Die Kulturszene in Nordrhein-Westfalen hat einen harten Einschnitt erlebt. Besonders im Ruhrgebiet sind nicht nur Projekte betroffen, sondern ganze Netzwerke geraten ins Wanken. Was bleibt, ist die Erkenntnis: Mit den Kürzungen verschwinden nicht nur Strukturen, sondern auch Räume für gesellschaftlichen Austausch.
“Wir brauchen mehr Transparenz in der Kulturförderung” – Lorenz Deutsch, Kulturrat NRW
Die Exzellenz- und Spitzenförderung, über Jahre eine zentrale Stütze für Theater- und Tanzprojekte, wurde fast halbiert: von 940.000 Euro auf 520.000 Euro. Statt drei Plätzen in der Exzellenzsförderung und acht in der Spitzenförderung gibt es nur noch zwei beziehungsweise vier. Für viele Gruppen, die kontinuierlich über Jahre gearbeitet haben, bedeutet das den Verlust ihrer Existenzgrundlage.
Auch andere Sparten sind betroffen. Die Filmkulturszene verlor rund 15 Prozent ihrer Mittel, das Netzwerk Filmkultur NRW musste Personalstunden streichen und Veranstaltungen absagen. Der Rückzug des Landes aus Projekten wie der internationalen Tanzmesse NRW oder IDAS NRW ist ein weiterer Schlag. Gerade für den internationalen Austausch.
“Ein Rückbau der freien Szene hätte gravierende Folgen” – Netzwerk RuhrBühnen
Besonders kritisiert wird, wie die Einschnitte umgesetzt wurden: kurzfristig, oft ohne vorherige Abstimmung mit den Betroffenen. Förderentscheidungen wirkten willkürlich. Viele Akteure sprechen von einem massiven Vertrauensverlust.

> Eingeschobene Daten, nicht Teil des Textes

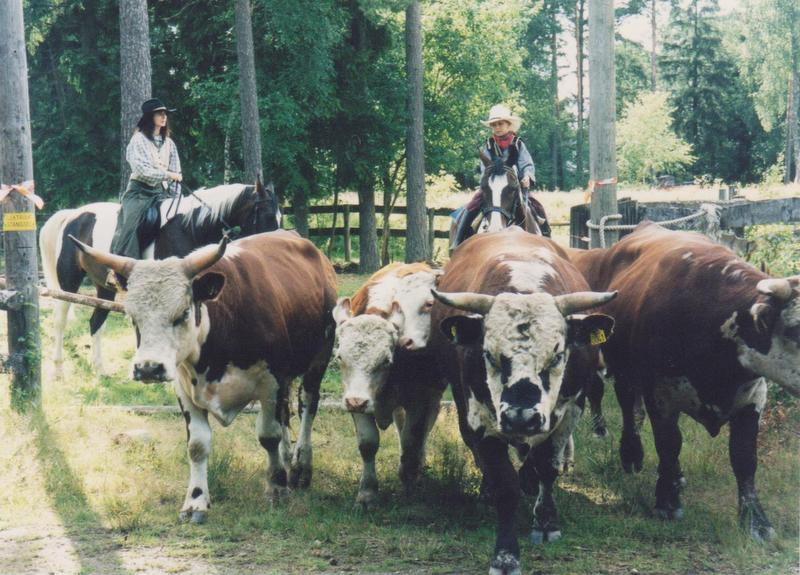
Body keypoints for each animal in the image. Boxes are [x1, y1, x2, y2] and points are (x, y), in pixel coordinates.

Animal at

Im Landtag regte sich Widerstand. SPD und FDP beantragten im Juli die Rettung der freien Theaterszene. Sie fordern faire Bezahlung, Planungssicherheit und eine Dynamisierung der Mittel. Damit wollen sie verhindern, dass kleinere Häuser und Produktionsstätten dauerhaft verschwinden.
Doch die gesellschaftlichen Auswirkungen reichen weiter: Kultur ist mehr als ein Freizeitangebot. Sie ist Erinnerung, Teilhabe, Widerspruch. Und sie ist immer auch ein Ort für Demokratie. Wenn Tanznetzwerke, Theater oder Filmfestivals wegbrechen, geht nicht nur künstlerische Vielfalt verloren. Es geht um Räume, in denen Gesellschaft sich selbst verhandelt.
“Kürzungen sind fatal – und schlecht kommuniziert”
Warum kurzfristige Entscheidungen getroffen wurden, die das Aus für viele mehrjährige Projekte bedeuten, und warum nicht vorab gewarnt wurde, dass Kürzungen notwendig sind, weiß niemand. Eine langfristige Kommunikation mit den jetzt Leidtragenden hätte mehr geholfen.
Das Fazit ist eindeutig: Die Kürzungen sind Realität, ihre Folgen bereits spürbar. Und doch bleibt die Frage, wie es weitergeht. Braucht es jetzt ein neues Konzept? Einen offenen Dialog? Oder wenigstens klare Kriterien, nach denen entschieden wird? Sicher ist nur: Ohne diese Antworten verliert NRW nicht nur Kultur, sondern auch Vertrauen.